辦案警察把我們帶到一個會議室等,不一會,小姨就在兩個女警察的陪伴下,低著頭進來了。
一天一夜的時間,我的小姨幾乎枯槁得失去人形。
她頭髮蓬鬆,目光遲滯,臉上罩著一層冷灰色,一件來不及換的居家衣套在她瘦弱的身體上,像一棵遲暮的老樹上掛著一件衣服。
我眼眶一熱,差點要流出淚來。
小姨看到我,臉上浮上來一絲微笑,轉瞬即逝。
女警吆喝道:「五分鐘時間,有話快說。」
她們沒有退開,一左一右站在小姨身邊,板著一副臉,千刀砍不進的樣子。
「你來了啊,小風。」小姨微笑著說,手指在會議桌上輕輕敲了幾下:「你放心,沒事的。」
她反而來安慰我!我終於沒能忍住,眼淚在眼眶裡打轉。
「男子漢,堅強點。」小姨嚴肅地說:「我們身正不怕影子斜。」
我使勁地點頭。
俗話說,官法如爐!任鐵打的人,只要進了這個地方,到頭來都一樣的灰飛煙滅。我小姨是個千嬌百媚的女子,一輩子從沒受過這樣的委屈,如今淪為階下囚,叫我如何不傷心。

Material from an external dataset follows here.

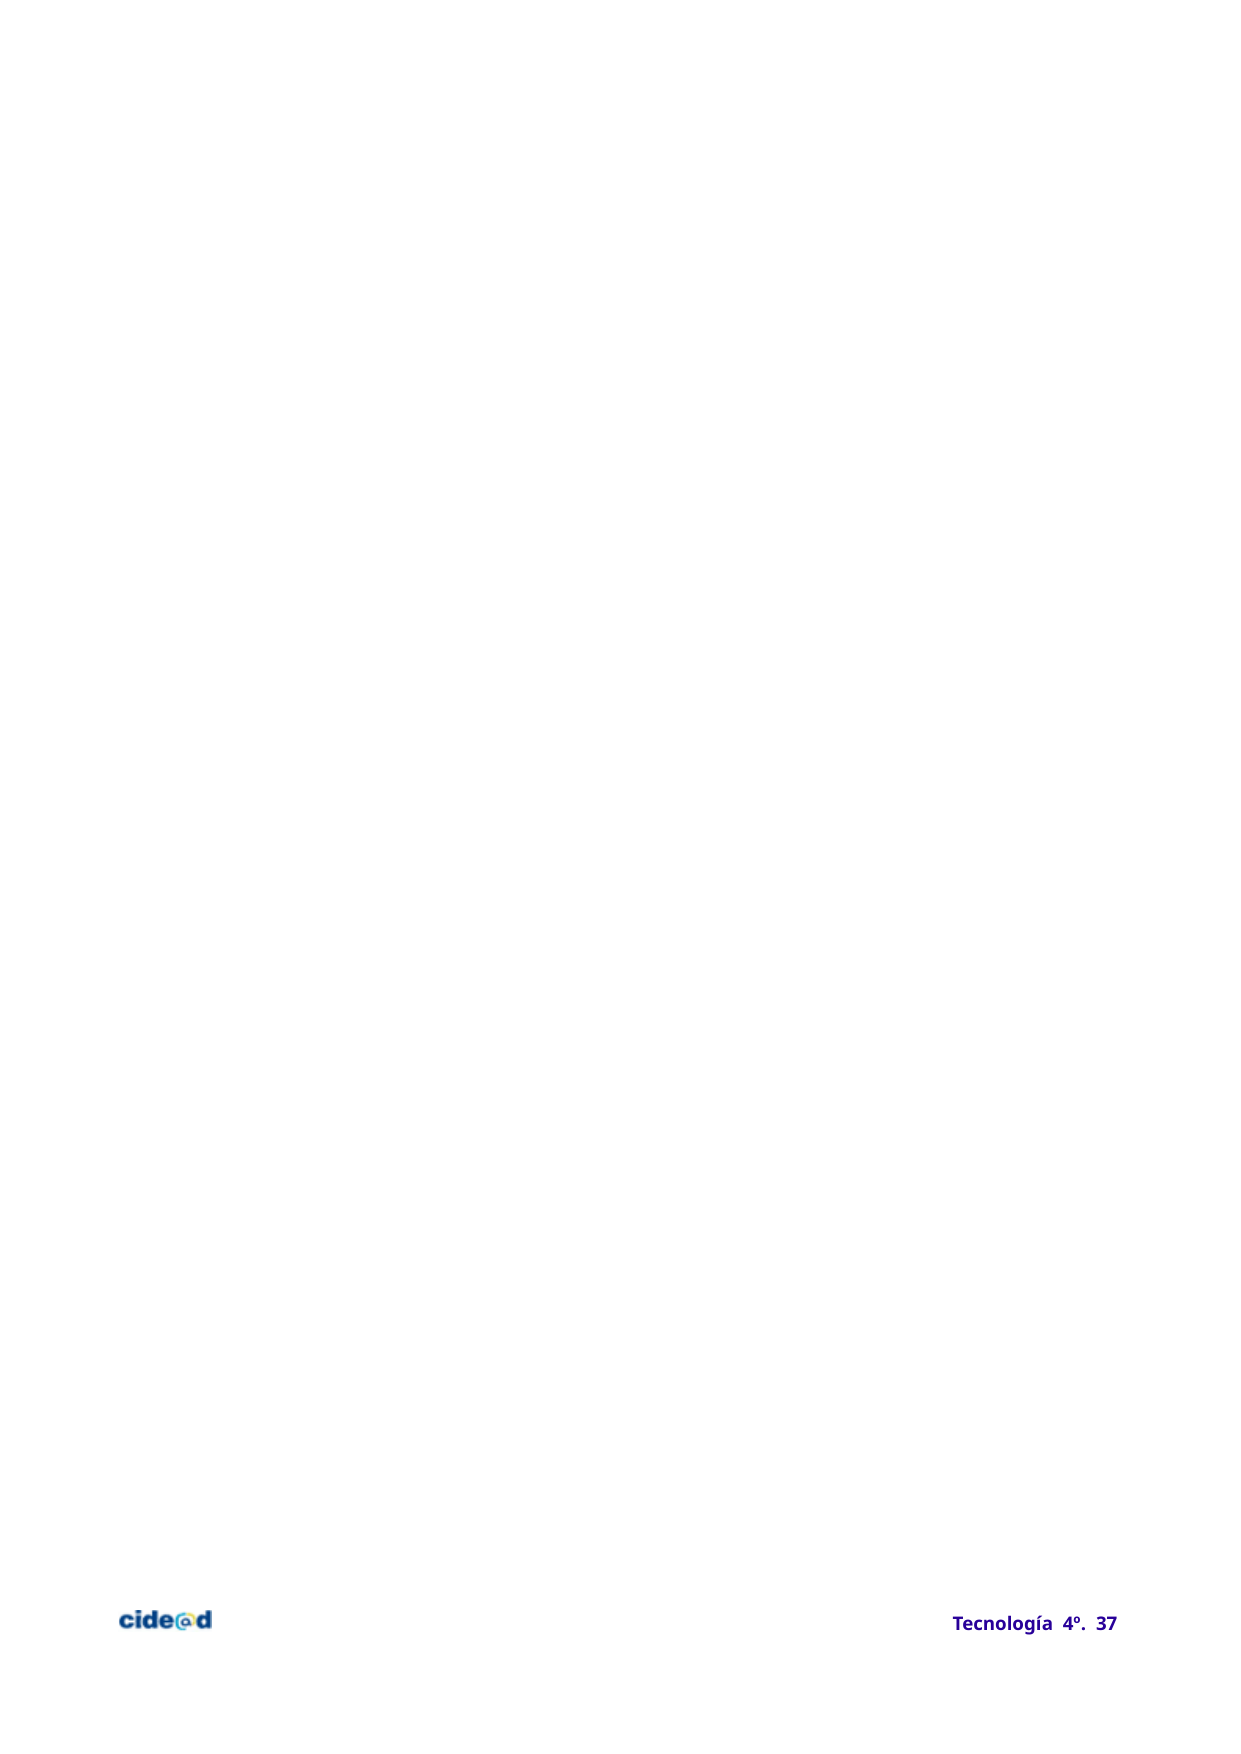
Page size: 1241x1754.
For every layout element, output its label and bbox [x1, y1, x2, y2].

picture [118, 1610, 212, 1632]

當然,我知道我的小姨是個美麗的堅強女子,她能掂得清孰輕孰重!這與我小姨的出身有關係。我小姨生下來被人遺棄,自從她知道自己的身世後,她所表現出來的堅強,就是我等鬚眉,不一定能與之比肩。
「我兒子還好吧?」小姨輕聲問我,眼睛眨了幾下。
「在微微家裡。」我說,無限抱歉:「我還沒來得及去看他。」
「微微是我叫去的。她一個小姑娘家,為難她了。」小姨輕聲地喟嘆。
「沒關係。我們是一家人。」我說,忍住想哭的衝動,伸手去握小姨的手。
小姨的手冰涼無比,毫無血色。
突然感覺手心裡一動,抬眼去看小姨,她正微笑著看我。
小姨在我手心裡寫字。
我凝神靜氣,心隨小姨的手指一筆一劃的走,終於得出一句話:名單在兒子的奶夾裡!
「記得幫小孩子洗澡。他是個愛乾淨的人。」小姨放開我的手,嫻靜地微笑:「他的衣服也要勤洗,特別是奶夾,我兒子有吐奶的習慣,一天不洗,有味道。」
我使勁地點頭,終於沒忍住,讓眼淚不爭氣地流出來。
小姨伸手替我抹去淚水,嗔怪地說:「這麼大的人了,還像個女人一樣哭哭啼啼的,沒出息。」
她站起身,對女警說:「我說完了,走吧。」
兩個女警,又一左一右夾著小姨離開。我看著小姨孤獨的背影,眼淚像決堤的水一樣,嘩啦啦地流出來。
鬱秘書推了我一把說:「走吧。」
我起身,擦乾眼淚,仰首挺胸從公安局出來。
出了門,我對鬱秘書說:「謝謝你,鬱秘書。我得去看我小姨的兒子,不能陪你了。」
鬱秘書抱歉地說:「不敢。沒辦好事,不好意思啊。」
「不關你的事。」我認真地說:「麻煩你回去把情況給何書記彙報一下。」
「會的會的。」鬱秘書一臉的歉意,鑽進車裡,一溜煙跑了。
我叫過餘味,讓他自己去找地方休息,車子給我。
餘味還在猶豫,我不由分說,從他手裡奪過車鑰匙,點著火後從車窗裡探出頭說:「等我電話。」
我不讓餘味跟我走,是因為我有一件非常重要的事要去處理。
小姨在我手心裡寫下那句話,像一朵誘人的罌粟花一樣,勾引著我十萬火急。